Your objective: Report back every line of the entries that contains "Right", exactly as written.

*** Extracted material ***

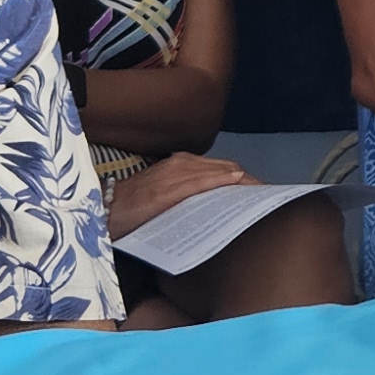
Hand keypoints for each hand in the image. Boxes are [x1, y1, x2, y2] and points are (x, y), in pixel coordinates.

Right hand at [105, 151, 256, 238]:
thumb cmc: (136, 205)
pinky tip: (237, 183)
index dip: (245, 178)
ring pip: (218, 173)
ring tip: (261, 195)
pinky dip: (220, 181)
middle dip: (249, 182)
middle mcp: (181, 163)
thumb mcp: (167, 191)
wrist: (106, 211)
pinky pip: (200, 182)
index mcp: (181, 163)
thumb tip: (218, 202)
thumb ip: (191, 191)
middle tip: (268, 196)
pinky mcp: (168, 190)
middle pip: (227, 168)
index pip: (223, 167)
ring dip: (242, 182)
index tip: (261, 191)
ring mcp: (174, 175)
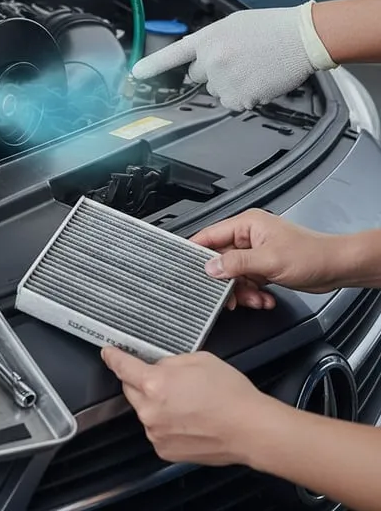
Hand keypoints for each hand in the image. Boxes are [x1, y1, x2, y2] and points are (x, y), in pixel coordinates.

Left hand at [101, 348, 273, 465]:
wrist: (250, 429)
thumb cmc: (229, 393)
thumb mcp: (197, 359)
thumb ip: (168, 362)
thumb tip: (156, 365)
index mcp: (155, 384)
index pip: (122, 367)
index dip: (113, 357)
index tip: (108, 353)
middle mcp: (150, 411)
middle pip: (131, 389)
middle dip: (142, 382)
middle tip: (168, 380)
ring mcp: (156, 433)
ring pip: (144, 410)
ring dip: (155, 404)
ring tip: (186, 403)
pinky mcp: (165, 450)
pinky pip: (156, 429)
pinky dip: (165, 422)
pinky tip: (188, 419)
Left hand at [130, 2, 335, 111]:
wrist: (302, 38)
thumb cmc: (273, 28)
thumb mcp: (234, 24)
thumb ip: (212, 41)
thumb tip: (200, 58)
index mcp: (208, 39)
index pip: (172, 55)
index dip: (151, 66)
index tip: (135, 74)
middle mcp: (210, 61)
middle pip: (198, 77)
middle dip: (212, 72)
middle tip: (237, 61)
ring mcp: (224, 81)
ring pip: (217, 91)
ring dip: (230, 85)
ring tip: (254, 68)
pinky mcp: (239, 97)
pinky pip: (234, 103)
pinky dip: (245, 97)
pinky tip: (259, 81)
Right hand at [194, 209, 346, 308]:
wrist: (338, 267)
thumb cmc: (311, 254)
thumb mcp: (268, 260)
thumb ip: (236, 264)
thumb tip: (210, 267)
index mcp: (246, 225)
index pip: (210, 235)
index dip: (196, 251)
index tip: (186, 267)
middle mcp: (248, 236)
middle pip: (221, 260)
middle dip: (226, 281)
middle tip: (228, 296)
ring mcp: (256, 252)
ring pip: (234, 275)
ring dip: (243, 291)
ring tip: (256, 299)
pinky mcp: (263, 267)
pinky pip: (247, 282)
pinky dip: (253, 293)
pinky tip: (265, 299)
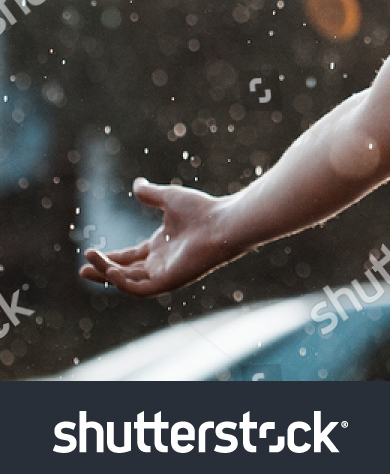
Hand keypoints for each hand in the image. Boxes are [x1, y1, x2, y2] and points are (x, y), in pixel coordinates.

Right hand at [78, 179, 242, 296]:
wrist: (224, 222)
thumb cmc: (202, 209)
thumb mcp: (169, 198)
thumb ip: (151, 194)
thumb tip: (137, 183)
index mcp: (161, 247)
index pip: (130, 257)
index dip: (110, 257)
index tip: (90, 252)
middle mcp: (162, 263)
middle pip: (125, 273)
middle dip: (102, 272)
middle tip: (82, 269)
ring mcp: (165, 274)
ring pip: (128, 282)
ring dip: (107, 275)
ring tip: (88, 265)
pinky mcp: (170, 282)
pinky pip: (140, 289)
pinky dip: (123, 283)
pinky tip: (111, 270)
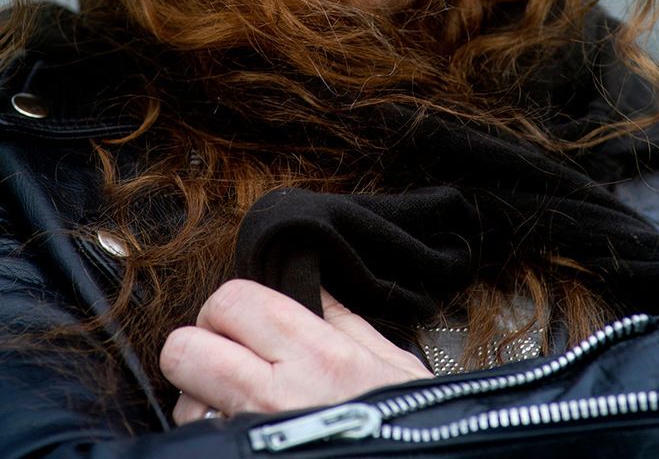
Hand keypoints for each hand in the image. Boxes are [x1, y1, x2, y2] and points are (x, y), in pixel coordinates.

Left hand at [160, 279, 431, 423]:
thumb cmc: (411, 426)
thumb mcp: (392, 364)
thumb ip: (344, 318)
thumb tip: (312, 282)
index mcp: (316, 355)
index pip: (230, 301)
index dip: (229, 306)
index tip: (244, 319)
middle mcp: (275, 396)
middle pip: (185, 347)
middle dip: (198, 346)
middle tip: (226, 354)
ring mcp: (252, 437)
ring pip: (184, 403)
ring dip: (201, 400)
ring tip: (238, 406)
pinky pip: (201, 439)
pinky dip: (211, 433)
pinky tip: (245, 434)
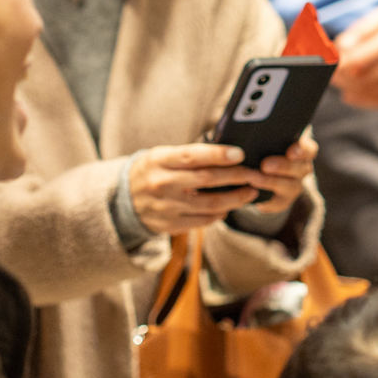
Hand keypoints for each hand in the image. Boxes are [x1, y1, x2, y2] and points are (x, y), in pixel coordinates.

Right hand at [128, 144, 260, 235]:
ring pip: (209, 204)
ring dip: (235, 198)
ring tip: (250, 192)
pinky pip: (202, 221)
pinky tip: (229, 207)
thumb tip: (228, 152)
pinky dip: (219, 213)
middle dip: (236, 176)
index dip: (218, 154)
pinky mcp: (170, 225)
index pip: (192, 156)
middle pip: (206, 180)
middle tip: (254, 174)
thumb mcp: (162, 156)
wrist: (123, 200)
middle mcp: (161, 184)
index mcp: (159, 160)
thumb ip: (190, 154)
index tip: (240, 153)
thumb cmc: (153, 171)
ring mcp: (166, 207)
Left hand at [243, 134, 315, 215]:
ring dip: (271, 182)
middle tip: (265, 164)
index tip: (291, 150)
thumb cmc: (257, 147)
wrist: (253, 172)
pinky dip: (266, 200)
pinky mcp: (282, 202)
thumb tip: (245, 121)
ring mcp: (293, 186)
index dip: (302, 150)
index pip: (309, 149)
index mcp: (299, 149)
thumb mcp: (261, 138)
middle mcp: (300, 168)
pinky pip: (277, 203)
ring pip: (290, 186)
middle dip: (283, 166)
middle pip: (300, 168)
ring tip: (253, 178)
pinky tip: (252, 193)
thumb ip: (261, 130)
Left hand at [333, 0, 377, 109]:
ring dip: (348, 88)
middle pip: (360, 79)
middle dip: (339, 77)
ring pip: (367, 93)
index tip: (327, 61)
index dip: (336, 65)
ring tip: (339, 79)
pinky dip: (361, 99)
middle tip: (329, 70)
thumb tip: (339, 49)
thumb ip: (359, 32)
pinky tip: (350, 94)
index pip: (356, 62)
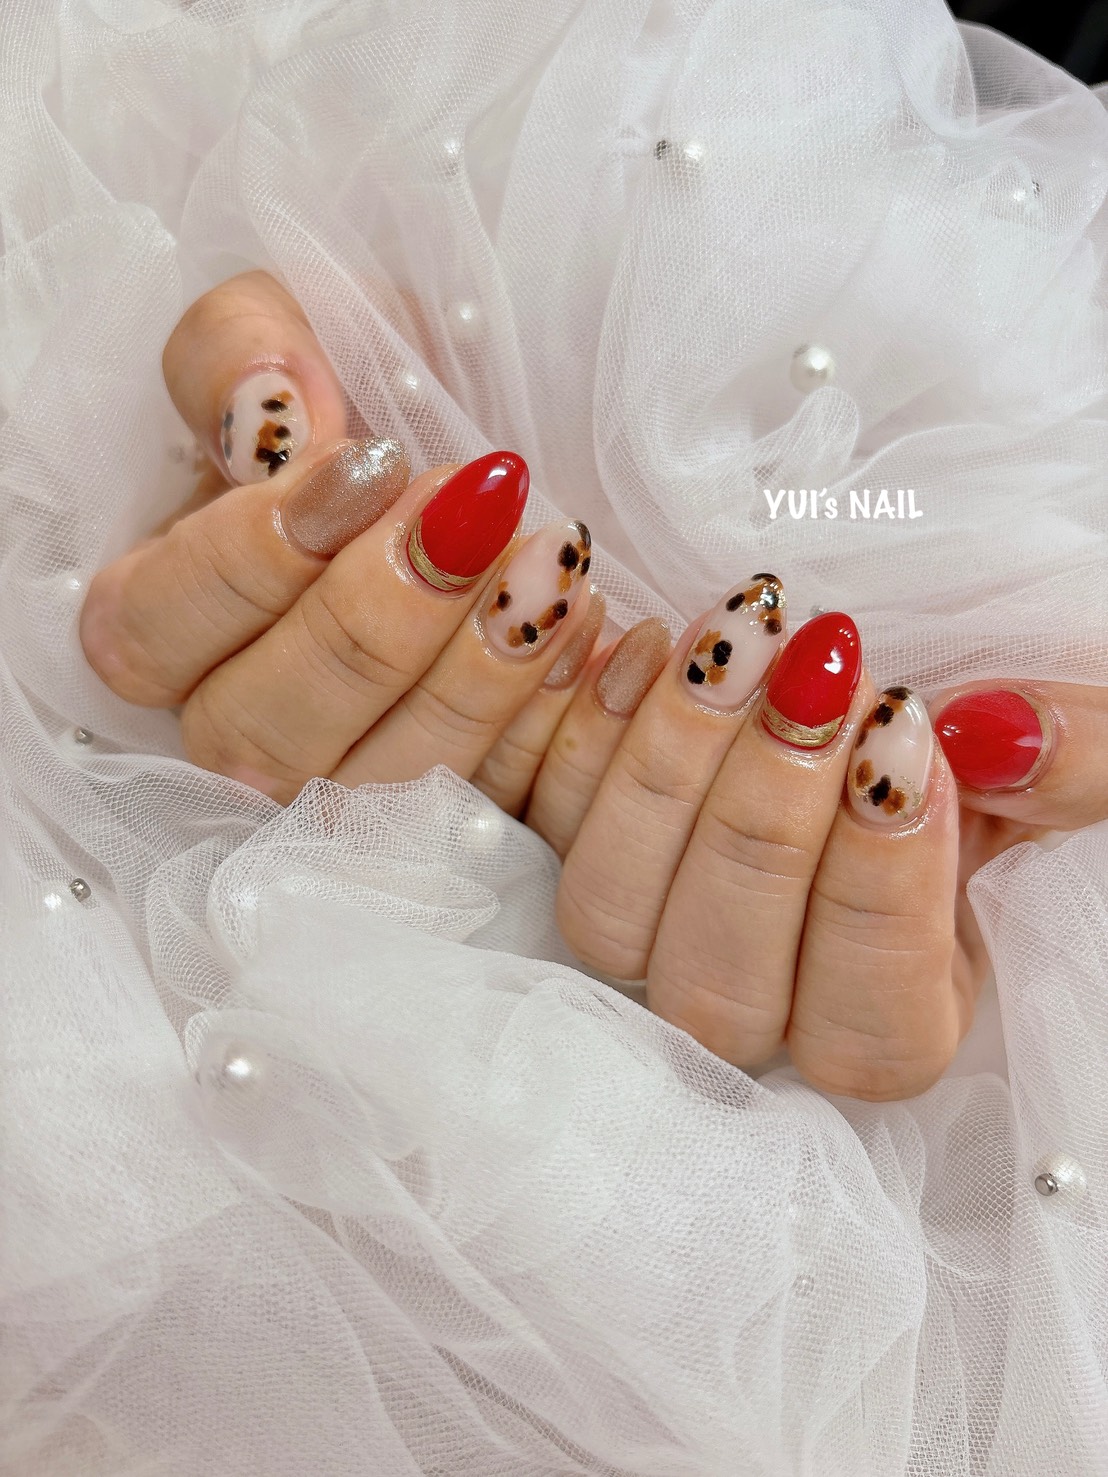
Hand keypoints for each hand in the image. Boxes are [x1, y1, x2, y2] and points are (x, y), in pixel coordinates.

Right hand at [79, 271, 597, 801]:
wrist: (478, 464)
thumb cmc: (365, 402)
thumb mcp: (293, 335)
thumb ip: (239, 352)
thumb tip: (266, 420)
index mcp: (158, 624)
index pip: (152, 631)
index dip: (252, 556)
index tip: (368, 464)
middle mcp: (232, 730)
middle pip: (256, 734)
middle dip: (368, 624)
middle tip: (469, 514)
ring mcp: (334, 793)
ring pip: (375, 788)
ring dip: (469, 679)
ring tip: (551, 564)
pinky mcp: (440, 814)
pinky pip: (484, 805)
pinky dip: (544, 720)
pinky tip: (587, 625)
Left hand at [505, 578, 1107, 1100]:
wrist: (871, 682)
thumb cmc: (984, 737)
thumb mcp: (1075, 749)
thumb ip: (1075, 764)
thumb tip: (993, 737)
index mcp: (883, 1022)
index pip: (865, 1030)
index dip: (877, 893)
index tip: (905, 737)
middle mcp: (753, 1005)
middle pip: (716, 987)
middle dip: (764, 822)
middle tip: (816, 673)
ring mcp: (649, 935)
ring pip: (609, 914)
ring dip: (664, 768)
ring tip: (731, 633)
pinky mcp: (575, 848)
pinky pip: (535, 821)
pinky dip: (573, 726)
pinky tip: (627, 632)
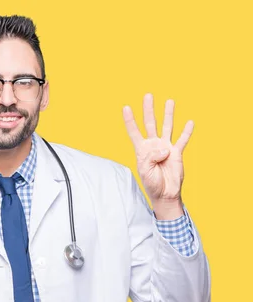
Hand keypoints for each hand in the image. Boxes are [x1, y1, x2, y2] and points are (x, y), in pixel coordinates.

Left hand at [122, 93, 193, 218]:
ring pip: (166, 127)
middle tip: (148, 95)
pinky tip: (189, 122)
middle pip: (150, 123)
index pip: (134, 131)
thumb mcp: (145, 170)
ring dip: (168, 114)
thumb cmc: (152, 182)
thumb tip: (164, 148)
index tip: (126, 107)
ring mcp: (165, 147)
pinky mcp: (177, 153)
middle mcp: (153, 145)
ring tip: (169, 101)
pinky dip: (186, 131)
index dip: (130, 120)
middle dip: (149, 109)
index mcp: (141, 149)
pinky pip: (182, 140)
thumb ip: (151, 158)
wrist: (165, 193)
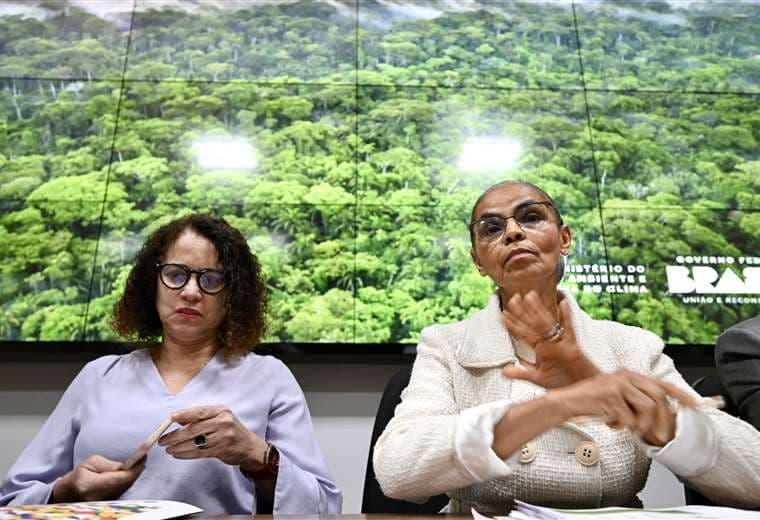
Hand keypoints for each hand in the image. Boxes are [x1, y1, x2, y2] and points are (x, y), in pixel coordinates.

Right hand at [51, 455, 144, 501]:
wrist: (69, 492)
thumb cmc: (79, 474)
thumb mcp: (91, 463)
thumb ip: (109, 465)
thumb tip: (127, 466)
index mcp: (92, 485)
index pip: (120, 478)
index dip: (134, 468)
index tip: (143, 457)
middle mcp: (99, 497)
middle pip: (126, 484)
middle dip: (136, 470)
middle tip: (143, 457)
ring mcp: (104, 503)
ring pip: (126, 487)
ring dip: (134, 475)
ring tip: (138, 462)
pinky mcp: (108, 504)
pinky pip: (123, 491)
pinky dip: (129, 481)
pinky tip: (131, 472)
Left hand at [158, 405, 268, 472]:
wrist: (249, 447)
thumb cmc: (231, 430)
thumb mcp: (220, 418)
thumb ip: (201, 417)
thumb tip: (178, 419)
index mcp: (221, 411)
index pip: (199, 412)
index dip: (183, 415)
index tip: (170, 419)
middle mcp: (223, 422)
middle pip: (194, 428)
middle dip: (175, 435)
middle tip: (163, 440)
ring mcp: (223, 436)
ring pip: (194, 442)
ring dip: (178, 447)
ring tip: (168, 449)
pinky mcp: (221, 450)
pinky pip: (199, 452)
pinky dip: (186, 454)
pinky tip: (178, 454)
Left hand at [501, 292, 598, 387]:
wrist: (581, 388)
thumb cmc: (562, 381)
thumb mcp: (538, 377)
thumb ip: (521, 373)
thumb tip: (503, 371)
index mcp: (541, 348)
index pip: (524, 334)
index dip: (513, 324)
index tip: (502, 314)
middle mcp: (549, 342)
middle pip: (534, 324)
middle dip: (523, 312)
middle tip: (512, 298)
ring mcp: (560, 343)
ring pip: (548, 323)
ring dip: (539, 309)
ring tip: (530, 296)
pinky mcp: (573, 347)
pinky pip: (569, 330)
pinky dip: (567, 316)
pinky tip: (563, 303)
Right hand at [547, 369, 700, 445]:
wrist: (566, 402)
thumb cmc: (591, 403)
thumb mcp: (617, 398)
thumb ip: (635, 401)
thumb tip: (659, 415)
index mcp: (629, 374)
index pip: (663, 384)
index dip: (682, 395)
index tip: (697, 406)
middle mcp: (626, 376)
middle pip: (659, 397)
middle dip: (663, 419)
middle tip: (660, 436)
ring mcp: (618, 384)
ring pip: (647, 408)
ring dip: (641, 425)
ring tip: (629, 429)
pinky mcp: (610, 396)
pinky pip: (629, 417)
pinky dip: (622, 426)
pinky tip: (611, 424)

*** End of Extracted material ***

Answer to the problem:
Right hand at [105, 151, 256, 238]:
Right hand at [194, 209, 346, 308]:
Right hand at [78, 179, 242, 296]:
Right hand at [128, 144, 260, 235]:
Right hand at [79, 271, 597, 801]:
Right hand at [51, 455, 144, 501]:
Right hand at [547, 369, 700, 445]:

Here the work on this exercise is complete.